Kısa sürede anlıyoruz ki bu 'test' bize olduğu gibi kendisine de test biraz. Arada "Hâlâgitmediğinize göre her şey yolunda gibi" diyor, "Bu deneyin parçası olduğunuz için teşekkürler" diyor. Evet 'deney' diyor, deneme falan değil. Ve bu bir deney sayılabilir, hatta gene kendi dediği gibi "Risk budur" denilebilir, çünkü zannettiğimiz gibi Mor ve Ötesi'nin hit şarkılarını falan değil kendi müzik serüveninde anlam taşıyan başka müzisyenlerin şarkılarını söylüyor. Üstelik onların da en bilinen şarkıları değil bunlar. Bazen sadece gitarla, bazen alçakgönüllü bir şekilde "Çalmıyorum, patiliyorum" dediği piyanoyla. Arada piyanoda Ozan Tügen geliyor eşlik etmeye, arada gitar ve davulda Mert Can Bilgin ve Tibet Akarca.
1997 senesinde Boğaziçi'nde öğrenciyken söylediği bir Kumdan Kaleler şarkısıyla başlıyor, şarkıyı daha küçücük çocukken besteleyen, Galatasaray Lisesi'nden arkadaşım Tuna Kiremitçi de salonda. Sonra repertuvardaki az sayıda Mor ve Ötesi şarkısından "Beyaz" geliyor, gene o yıllardan. Ve biraz kronolojik, biraz gönlüne göre bir müzikal yolculuk başlıyor. Elton John'lar, R.E.M.'ler, Turgut Berkes, Chris Cornell, sonra birden "Karadır Kaşların" ve mikrotonal gitarıyla Tolgahan Çoğulu. Bu aynı zamanda gördükçe tatlı tatlı ayar verdiği cep telefonu kameralarına "İlla bir şey çekecekseniz bunu çekin" diye yol verdiği parça. Cep telefonu ekranları araya girmeden bir konser deneyimi, pardon deneyi yaşadık bu sayede, özlemişiz.

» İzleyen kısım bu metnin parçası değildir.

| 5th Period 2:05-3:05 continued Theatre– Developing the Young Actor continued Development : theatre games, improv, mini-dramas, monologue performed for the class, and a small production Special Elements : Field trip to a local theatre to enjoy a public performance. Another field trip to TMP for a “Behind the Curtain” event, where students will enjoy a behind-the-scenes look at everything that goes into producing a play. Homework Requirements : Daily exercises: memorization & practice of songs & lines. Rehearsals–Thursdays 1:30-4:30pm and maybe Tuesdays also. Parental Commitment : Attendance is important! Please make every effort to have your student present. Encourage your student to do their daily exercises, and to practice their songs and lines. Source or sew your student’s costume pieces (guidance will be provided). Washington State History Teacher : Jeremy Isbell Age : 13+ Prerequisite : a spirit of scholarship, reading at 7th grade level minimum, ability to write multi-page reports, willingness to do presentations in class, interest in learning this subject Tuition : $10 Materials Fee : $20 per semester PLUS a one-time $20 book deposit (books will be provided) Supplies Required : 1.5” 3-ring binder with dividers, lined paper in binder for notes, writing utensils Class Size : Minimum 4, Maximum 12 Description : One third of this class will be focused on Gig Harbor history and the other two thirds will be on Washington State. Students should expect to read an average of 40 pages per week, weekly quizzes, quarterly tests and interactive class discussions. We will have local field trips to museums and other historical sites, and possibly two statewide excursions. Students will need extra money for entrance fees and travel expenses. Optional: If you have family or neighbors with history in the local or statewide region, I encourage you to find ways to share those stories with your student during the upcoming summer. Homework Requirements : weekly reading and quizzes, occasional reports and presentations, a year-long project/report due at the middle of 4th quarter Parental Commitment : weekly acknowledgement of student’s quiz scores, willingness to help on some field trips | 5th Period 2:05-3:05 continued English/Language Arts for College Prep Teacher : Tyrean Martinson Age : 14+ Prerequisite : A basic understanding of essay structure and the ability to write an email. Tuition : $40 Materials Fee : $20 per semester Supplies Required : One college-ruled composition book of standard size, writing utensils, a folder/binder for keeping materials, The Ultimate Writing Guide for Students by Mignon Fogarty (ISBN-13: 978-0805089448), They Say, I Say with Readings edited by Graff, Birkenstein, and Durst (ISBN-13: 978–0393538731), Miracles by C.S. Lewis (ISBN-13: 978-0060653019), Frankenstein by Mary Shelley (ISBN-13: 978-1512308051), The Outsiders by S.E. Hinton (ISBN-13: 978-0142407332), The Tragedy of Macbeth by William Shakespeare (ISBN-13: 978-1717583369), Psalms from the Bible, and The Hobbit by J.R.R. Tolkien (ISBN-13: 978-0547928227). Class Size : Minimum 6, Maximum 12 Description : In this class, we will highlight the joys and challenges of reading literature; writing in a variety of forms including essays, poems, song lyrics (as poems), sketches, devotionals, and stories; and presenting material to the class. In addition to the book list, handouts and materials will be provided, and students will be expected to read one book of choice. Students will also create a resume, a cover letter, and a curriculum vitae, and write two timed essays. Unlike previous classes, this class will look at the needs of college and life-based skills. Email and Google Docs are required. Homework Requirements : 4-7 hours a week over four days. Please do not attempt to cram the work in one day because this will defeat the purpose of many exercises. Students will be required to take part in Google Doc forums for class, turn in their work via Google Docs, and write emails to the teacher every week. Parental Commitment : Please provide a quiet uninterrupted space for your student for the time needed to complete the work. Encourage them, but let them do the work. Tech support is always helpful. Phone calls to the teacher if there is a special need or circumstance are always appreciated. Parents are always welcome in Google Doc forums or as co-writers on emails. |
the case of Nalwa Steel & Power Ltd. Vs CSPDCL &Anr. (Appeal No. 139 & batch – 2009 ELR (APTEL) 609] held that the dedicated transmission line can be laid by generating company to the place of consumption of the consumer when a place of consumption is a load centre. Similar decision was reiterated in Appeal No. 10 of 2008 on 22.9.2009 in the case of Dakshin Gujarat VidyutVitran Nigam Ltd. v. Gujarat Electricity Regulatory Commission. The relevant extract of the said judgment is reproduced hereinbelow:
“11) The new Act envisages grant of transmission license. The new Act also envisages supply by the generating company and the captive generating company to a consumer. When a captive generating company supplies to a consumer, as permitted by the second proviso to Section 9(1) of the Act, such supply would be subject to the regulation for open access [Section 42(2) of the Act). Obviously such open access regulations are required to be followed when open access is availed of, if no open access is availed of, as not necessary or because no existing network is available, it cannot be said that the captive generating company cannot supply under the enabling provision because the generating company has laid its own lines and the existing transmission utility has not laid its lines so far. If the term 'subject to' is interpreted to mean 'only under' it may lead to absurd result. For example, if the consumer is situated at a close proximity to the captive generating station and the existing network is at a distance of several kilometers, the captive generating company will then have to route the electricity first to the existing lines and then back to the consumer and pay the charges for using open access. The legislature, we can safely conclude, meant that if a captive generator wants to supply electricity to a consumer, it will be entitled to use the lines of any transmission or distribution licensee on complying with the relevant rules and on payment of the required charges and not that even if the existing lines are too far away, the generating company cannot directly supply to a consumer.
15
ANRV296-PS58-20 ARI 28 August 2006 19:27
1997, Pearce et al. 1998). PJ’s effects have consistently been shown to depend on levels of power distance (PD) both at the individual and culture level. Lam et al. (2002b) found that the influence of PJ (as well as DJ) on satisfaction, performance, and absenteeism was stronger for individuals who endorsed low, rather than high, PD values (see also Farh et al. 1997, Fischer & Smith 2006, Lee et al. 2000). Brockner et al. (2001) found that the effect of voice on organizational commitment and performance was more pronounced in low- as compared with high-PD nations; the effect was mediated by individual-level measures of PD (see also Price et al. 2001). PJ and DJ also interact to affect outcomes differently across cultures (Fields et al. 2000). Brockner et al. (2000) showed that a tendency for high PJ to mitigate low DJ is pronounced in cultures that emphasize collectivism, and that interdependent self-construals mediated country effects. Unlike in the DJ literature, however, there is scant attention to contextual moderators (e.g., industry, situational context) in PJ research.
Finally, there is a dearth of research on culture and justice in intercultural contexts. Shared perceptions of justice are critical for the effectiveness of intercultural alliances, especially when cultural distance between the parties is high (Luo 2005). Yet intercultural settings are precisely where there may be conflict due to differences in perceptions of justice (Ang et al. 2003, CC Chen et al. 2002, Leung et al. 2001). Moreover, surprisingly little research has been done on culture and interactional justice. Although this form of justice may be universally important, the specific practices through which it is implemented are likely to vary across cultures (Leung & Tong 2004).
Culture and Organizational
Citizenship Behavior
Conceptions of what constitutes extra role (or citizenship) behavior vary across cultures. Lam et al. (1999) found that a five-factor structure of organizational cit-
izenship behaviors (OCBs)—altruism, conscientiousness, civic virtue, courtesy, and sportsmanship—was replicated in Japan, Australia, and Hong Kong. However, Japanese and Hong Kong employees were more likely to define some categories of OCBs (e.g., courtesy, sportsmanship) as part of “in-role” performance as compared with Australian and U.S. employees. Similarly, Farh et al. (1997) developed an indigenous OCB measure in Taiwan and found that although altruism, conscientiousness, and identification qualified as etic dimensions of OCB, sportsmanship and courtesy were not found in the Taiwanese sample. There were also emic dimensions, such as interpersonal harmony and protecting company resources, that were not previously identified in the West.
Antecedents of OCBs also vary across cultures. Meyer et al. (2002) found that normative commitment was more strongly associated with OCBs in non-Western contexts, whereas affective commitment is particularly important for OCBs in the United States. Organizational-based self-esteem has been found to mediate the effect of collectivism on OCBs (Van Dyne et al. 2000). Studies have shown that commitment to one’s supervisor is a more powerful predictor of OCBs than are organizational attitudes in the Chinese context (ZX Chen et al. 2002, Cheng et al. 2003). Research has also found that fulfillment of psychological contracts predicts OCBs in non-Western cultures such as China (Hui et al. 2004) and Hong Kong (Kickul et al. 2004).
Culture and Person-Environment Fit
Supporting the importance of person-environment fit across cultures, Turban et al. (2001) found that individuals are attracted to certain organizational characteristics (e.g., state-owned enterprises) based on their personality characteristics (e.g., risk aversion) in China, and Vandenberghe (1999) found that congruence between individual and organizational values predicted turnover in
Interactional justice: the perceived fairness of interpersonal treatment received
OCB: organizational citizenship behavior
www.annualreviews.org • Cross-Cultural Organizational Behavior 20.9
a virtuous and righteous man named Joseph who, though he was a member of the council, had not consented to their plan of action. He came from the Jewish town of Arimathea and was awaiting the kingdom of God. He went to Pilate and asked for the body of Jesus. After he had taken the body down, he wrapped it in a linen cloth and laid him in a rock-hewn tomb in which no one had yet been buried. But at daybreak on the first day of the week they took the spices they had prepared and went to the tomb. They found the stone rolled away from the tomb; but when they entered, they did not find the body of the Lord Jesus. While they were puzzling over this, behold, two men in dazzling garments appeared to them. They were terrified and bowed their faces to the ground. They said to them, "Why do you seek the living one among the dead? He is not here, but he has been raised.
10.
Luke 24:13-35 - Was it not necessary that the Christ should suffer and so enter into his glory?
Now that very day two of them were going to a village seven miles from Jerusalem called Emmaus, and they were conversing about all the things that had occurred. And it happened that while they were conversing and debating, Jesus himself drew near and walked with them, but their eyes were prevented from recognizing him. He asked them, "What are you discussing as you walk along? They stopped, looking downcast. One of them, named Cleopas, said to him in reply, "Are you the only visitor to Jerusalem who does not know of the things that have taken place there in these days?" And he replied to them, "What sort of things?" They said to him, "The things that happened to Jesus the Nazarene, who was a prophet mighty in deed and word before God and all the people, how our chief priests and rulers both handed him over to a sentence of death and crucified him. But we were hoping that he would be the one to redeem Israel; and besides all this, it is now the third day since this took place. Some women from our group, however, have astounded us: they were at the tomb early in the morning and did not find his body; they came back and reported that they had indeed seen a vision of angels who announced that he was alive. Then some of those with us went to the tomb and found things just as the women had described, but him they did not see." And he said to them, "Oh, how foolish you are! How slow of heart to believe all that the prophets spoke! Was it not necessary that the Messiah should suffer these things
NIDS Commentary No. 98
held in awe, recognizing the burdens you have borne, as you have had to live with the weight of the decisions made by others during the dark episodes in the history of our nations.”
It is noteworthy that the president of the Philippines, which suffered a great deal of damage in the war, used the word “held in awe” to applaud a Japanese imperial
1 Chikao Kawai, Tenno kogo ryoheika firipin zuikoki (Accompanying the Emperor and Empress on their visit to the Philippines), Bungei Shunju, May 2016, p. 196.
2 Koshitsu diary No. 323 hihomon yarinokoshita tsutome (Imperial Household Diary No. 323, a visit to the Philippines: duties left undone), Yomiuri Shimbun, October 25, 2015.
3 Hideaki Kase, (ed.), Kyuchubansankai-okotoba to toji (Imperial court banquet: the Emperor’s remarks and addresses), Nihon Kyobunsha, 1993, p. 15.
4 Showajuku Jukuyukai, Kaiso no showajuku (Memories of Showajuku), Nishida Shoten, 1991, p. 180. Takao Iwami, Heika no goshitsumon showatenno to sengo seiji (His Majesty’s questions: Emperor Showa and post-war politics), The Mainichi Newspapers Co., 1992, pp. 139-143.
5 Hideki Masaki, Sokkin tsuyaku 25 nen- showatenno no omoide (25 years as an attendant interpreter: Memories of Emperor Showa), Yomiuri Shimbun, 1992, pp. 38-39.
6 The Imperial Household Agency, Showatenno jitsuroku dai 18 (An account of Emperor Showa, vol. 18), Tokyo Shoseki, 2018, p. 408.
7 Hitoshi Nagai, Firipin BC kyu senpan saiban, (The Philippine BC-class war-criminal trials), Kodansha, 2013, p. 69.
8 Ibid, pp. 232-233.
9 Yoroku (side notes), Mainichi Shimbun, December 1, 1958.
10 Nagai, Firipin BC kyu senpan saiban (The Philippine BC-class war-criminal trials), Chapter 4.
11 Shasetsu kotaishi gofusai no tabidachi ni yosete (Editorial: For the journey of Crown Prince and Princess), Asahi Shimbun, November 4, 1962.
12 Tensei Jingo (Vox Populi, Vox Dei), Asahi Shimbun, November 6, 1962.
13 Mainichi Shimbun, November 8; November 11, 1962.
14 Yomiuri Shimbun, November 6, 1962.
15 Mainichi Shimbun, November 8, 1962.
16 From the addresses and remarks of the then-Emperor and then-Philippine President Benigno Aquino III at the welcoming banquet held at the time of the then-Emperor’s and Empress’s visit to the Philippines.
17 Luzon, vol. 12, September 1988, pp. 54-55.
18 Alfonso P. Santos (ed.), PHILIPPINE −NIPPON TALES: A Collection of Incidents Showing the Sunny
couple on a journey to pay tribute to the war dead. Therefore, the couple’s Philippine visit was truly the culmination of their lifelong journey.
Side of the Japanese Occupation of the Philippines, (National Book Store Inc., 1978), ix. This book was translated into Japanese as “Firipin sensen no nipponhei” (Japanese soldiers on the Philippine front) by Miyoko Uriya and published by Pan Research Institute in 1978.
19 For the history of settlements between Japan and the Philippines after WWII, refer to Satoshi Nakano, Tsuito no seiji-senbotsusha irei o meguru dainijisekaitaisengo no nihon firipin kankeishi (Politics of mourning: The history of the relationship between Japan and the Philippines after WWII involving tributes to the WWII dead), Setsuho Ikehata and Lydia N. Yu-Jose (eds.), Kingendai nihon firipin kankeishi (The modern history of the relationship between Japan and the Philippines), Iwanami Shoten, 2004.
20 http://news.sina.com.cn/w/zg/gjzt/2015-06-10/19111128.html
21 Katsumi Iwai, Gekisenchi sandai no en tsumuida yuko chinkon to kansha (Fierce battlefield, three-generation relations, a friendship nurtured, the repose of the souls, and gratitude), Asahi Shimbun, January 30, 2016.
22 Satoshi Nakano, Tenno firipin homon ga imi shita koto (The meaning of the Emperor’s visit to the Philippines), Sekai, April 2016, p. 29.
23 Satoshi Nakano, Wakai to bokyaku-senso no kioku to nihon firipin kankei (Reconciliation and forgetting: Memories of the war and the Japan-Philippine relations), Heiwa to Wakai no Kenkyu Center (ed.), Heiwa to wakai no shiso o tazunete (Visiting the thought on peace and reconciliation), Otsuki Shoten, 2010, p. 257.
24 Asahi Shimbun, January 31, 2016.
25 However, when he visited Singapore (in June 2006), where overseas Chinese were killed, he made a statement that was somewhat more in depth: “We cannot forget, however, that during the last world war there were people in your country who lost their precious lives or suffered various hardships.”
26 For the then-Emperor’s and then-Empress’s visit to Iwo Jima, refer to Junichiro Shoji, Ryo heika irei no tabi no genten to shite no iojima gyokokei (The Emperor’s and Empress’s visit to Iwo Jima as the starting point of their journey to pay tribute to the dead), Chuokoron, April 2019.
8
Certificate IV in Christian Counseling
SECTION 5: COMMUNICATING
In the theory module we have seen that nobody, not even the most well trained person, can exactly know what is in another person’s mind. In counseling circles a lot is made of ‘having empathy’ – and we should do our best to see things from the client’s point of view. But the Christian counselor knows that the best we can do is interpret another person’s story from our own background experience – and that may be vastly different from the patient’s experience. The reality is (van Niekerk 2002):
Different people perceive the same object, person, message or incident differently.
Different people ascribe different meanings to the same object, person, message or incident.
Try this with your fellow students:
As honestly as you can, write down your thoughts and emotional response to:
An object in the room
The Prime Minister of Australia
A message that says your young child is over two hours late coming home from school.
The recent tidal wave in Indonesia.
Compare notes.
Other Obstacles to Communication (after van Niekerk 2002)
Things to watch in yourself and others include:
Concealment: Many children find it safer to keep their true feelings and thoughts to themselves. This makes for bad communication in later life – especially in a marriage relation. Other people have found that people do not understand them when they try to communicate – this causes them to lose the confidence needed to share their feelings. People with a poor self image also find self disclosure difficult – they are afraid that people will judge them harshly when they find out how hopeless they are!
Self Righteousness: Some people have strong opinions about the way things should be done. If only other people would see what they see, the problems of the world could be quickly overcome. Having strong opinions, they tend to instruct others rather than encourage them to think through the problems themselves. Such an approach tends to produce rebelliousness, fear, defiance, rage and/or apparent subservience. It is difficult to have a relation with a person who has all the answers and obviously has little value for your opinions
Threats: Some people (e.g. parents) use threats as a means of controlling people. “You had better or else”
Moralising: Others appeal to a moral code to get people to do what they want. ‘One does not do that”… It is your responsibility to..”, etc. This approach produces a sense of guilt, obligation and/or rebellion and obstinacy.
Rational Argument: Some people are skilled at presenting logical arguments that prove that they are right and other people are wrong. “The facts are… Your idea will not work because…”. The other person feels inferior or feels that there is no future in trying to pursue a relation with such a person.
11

Arada küçük hikâyeler anlatıyor, serinkanlı espriler yapıyor, Ahmet Hamdi Tanpınar'ın yengeç burcu olduğu gibi faydalı bilgiler veriyor. Tamamen durup dururken değil, kendisi de yengeçmiş, Sezen Aksu da ve buradan neden "Masum Değiliz"e bağlamayalım Yaylılarda Özgecan Günöz ve arkadaşları ile beraber. Bir zamanlar kendilerine "Nihayet Oxford Street'ten İstiklal'e indiniz" diyen Bülent Ortaçgil de eksik değil. "Müziğin Zidane'ı" diye tanımladığı (tam ne demek olduğunu hazır salonda Socrates'i çıkaran Can Öz varken sorabilirdim ama "Oyunun kuralını değiştiren" diye yorumlamayı tercih ediyorum) Birsen Tezer de. Seyirciden "Şebo dönsün" alkışı aldığı Şebnem Ferah da. "Kalamış" da, tek gitarla söylediği "Hiçbir Şeyde Gözüm Yok" da.